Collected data
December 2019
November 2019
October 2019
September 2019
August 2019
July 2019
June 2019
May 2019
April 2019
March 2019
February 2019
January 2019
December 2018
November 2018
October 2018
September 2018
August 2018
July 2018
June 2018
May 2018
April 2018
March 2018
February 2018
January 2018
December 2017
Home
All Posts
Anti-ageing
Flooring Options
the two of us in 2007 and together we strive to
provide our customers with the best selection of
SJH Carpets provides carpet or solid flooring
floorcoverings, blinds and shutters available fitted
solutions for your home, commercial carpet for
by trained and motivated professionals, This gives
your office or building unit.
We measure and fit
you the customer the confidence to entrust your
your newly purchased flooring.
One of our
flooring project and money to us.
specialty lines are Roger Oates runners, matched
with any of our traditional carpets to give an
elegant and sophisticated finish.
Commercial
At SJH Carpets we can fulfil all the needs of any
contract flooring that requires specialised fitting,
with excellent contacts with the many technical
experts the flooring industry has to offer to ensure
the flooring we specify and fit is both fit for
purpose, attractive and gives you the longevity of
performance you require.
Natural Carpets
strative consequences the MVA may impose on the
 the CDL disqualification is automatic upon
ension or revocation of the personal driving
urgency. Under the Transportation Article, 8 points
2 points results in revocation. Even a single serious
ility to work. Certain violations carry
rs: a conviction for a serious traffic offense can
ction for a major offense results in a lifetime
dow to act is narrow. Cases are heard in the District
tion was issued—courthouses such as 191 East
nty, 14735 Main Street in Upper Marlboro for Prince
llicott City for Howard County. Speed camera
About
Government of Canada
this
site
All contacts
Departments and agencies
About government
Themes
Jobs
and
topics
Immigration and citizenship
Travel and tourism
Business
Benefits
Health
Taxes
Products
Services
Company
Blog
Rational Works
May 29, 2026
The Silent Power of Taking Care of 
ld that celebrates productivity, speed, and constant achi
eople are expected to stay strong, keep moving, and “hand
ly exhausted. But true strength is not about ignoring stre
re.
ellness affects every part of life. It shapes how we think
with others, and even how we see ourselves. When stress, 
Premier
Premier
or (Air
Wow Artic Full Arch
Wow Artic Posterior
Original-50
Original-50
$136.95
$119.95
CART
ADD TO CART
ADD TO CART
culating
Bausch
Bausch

Problem
Restate the entries above, keeping every word intact.

Output
December 2019
November 2019
October 2019
September 2019
August 2019
July 2019
June 2019
May 2019
April 2019
March 2019
February 2019
January 2019
December 2018
November 2018
October 2018
September 2018
August 2018
July 2018
June 2018
May 2018
April 2018
March 2018
February 2018
January 2018
December 2017
Home
All Posts
Anti-ageing
Flooring Options
the two of us in 2007 and together we strive to
provide our customers with the best selection of
SJH Carpets provides carpet or solid flooring
floorcoverings, blinds and shutters available fitted
solutions for your home, commercial carpet for
by trained and motivated professionals, This gives
your office or building unit.
We measure and fit
you the customer the confidence to entrust your
your newly purchased flooring.
One of our
flooring project and money to us.
specialty lines are Roger Oates runners, matched
with any of our traditional carpets to give an
elegant and sophisticated finish.
Commercial
At SJH Carpets we can fulfil all the needs of any
contract flooring that requires specialised fitting,
with excellent contacts with the many technical
experts the flooring industry has to offer to ensure
the flooring we specify and fit is both fit for
purpose, attractive and gives you the longevity of
performance you require.
Natural Carpets
strative consequences the MVA may impose on the
 the CDL disqualification is automatic upon
ension or revocation of the personal driving
urgency. Under the Transportation Article, 8 points
2 points results in revocation. Even a single serious
ility to work. Certain violations carry
rs: a conviction for a serious traffic offense can
ction for a major offense results in a lifetime
dow to act is narrow. Cases are heard in the District
tion was issued—courthouses such as 191 East
nty, 14735 Main Street in Upper Marlboro for Prince
llicott City for Howard County. Speed camera
About
Government of Canada
this
site
All contacts
Departments and agencies
About government
Themes
Jobs
and
topics
Immigration and citizenship
Travel and tourism
Business
Benefits
Health
Taxes
Products
Services
Company
Blog
Rational Works
May 29, 2026
The Silent Power of Taking Care of 
ld that celebrates productivity, speed, and constant achi
eople are expected to stay strong, keep moving, and “hand
ly exhausted. But true strength is not about ignoring stre
re.
ellness affects every part of life. It shapes how we think
with others, and even how we see ourselves. When stress, 
Premier
Premier
or (Air
Wow Artic Full Arch
Wow Artic Posterior
Original-50
Original-50
$136.95
$119.95
CART
ADD TO CART
ADD TO CART
culating
Bausch
Bausch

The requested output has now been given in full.